Data items:
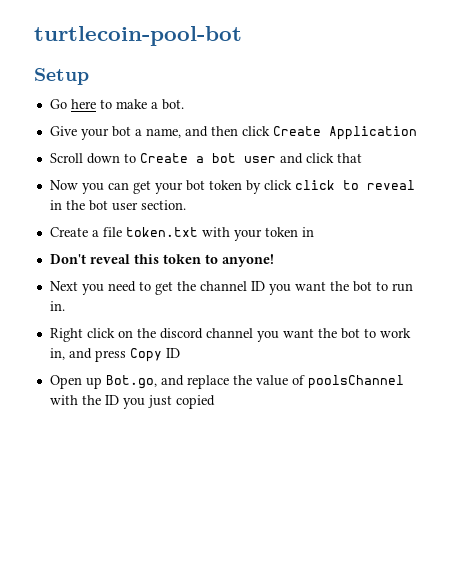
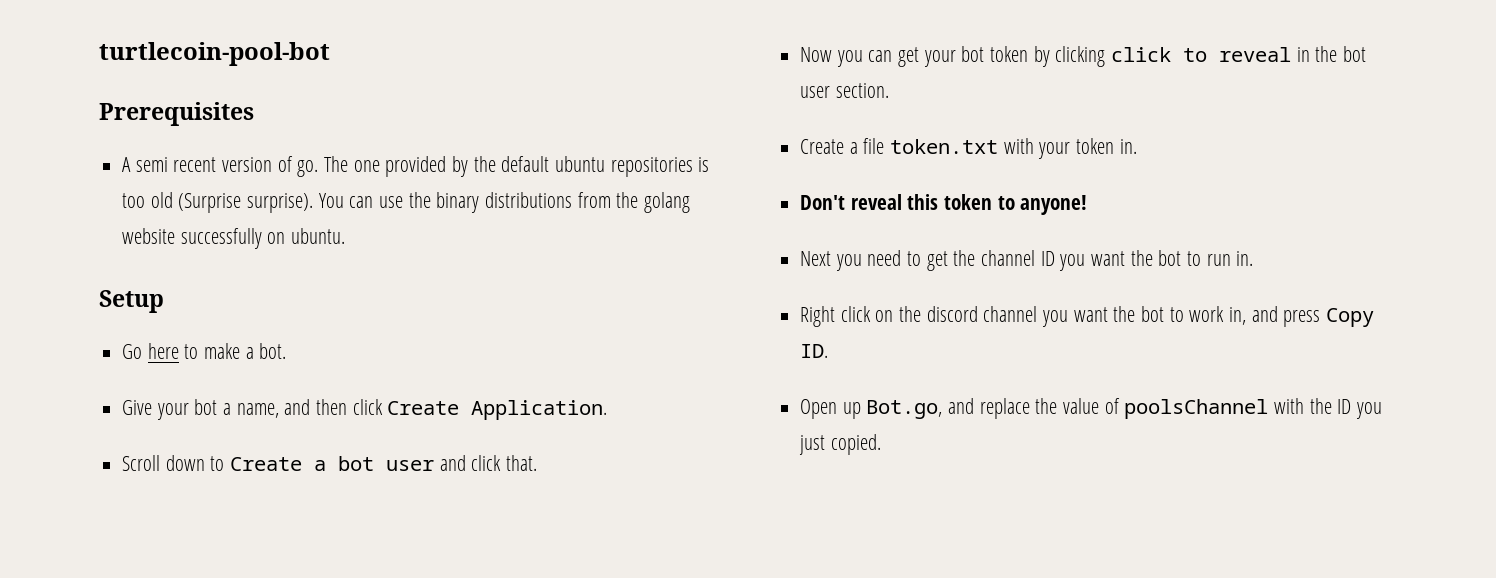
(242, 36) none -> [99,102,254,126] [122,156,710,177] [122,192,691,213] [122,228,346,249] // Prerequisites // A semi recent version of go. The one provided by the default ubuntu repositories is too old (Surprise surprise). You can use the binary distributions from the golang website successfully on ubuntu.
[328,126,417,140] Application -> [471,400,608,420] Application.
[336,153,362,163] that -> [506,455,538,471] that.
[263,180,292,190] click -> [1055,46,1106,67] clicking
[301,227,314,237] in -> [1119,139,1137,154] in.
[165,348,180,358] ID -> [800,344,829,358] ID.
[175,395,215,409] copied -> [830,434,881,455] copied.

**Exercise prompt:**
Line by line, print the records above exactly, skipping each picture.

**Written answer:**
(242, 36) none -> [99,102,254,126] [122,156,710,177] [122,192,691,213] [122,228,346,249] // Prerequisites // A semi recent version of go. The one provided by the default ubuntu repositories is too old (Surprise surprise). You can use the binary distributions from the golang website successfully on ubuntu.
[328,126,417,140] Application -> [471,400,608,420] Application.
[336,153,362,163] that -> [506,455,538,471] that.
[263,180,292,190] click -> [1055,46,1106,67] clicking
[301,227,314,237] in -> [1119,139,1137,154] in.
[165,348,180,358] ID -> [800,344,829,358] ID.
[175,395,215,409] copied -> [830,434,881,455] copied.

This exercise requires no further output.